DOCUMENT EXCERPT =>
———
The previous two posts and this post discuss coverage with two types of deductible (ordinary and franchise) as well as coverage that may include a limit. In order to keep the expected payments straight, the following table organizes the different combinations of coverage options discussed up to this point.

A = Ordinary Deductible Only
B = Franchise Deductible Only
C = Ordinary Deductible + Limit
D = Franchise Deductible + Limit

Expected Cost Per Loss Expected Cost Per Payment
A $\displaystyle E[(X-d)_+]=E(X)-E(X \wedge d)$ $\displaystyle \frac{E(X)-E(X \wedge d)}{S_X(d)}=e_X(d)$
B $\displaystyle E(X)-E(X \wedge d)+d \ S_X(d)$ $\displaystyle \frac{E(X)-E(X \wedge d)}{S_X(d)}+d=e_X(d)+d$
C $\displaystyle E(X \wedge u)-E(X \wedge d )$ $\displaystyle \frac{E(X \wedge u)-E(X \wedge d)}{S_X(d)}$
D $\displaystyle E(X \wedge u)-E(X \wedge d )+d \ S_X(d)$ $\displaystyle \frac{E(X \wedge u)-E(X \wedge d)}{S_X(d)}+d$

Row A shows the expected payment in a coverage with an ordinary deductible for both per loss and per payment. The expected per loss payment in Row A is the subject of the previous post and the expected payment per payment is discussed earlier in this post. Row B is for expected payments in a coverage with a franchise deductible. Note that the coverage with a franchise deductible pays more than a coverage with an identical ordinary deductible. Thus Row B is Row A plus the added benefit, which is the deductible $d$.

Row C is for the coverage of an ordinary deductible with a policy limit. The per loss expected payment is $\displaystyle E(X \wedge u)-E(X \wedge d )$. The per payment expected value is a conditional one, conditional on the loss greater than the deductible. Thus the per payment expected value is the per loss expected value divided by $S_X(d)$.

Note that Row D is Row C plus the amount of $d$, the additional benefit as a result of having a franchise deductible instead of an ordinary deductible.

Rather than memorizing these formulas, focus on the general structure of the table. For example, understand the payments involving ordinary deductible (Row A and Row C). Then the payments for franchise deductible are obtained by adding an appropriate additional benefit.

The following table shows the expected payments under the influence of claim cost inflation. The maximum covered loss $u$ and the deductible $d$ are identical to the above benefit table. The losses are subject to a $(100r)$% inflation in the next exposure period. Note that $u^*$ and $d^*$ are the modified maximum covered loss and deductible that will make the formulas work.
———
MATERIAL FOR THIS TASK =>
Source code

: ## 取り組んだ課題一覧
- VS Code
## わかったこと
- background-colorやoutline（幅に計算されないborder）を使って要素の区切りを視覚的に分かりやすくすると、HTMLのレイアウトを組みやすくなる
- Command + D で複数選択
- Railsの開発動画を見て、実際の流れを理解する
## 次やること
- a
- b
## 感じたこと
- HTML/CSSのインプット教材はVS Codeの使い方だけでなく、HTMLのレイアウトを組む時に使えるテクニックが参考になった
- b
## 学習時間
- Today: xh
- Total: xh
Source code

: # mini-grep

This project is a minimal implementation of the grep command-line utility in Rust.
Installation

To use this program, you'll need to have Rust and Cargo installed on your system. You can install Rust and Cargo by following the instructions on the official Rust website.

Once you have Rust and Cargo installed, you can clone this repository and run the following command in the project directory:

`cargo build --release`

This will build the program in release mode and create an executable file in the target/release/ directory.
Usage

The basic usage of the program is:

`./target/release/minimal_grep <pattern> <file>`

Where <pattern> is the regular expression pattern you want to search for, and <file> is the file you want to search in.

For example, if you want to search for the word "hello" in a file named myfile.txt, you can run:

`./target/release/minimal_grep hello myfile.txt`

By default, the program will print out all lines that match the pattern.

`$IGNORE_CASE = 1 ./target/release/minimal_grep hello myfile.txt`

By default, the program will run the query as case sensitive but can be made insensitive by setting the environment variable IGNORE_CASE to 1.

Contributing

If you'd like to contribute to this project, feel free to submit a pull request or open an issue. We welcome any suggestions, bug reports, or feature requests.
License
———
YOUR TASKS =>
- a) Answer these questions from the deductible coverage excerpt:
(i) Which coverage combination does the letter C stand for?
(ii) According to the excerpt, Row B equals Row A plus what?
(iii) What are $u^*$ and $d^*$?
- b) From the rows, please return the lines starting at the line that contains "The basic usage" and ending at the line that contains "Where <pattern> is", both included.

TASK ANSWERS =>
- a)
(i) Ordinary Deductible + Limit
(ii) The added benefit, which is the deductible $d$
(iii) The modified maximum covered loss and deductible that will make the formulas work

- b)
The basic usage of the program is:

`./target/release/minimal_grep <pattern> <file>`

Where <pattern> is the regular expression pattern you want to search for, and <file> is the file you want to search in.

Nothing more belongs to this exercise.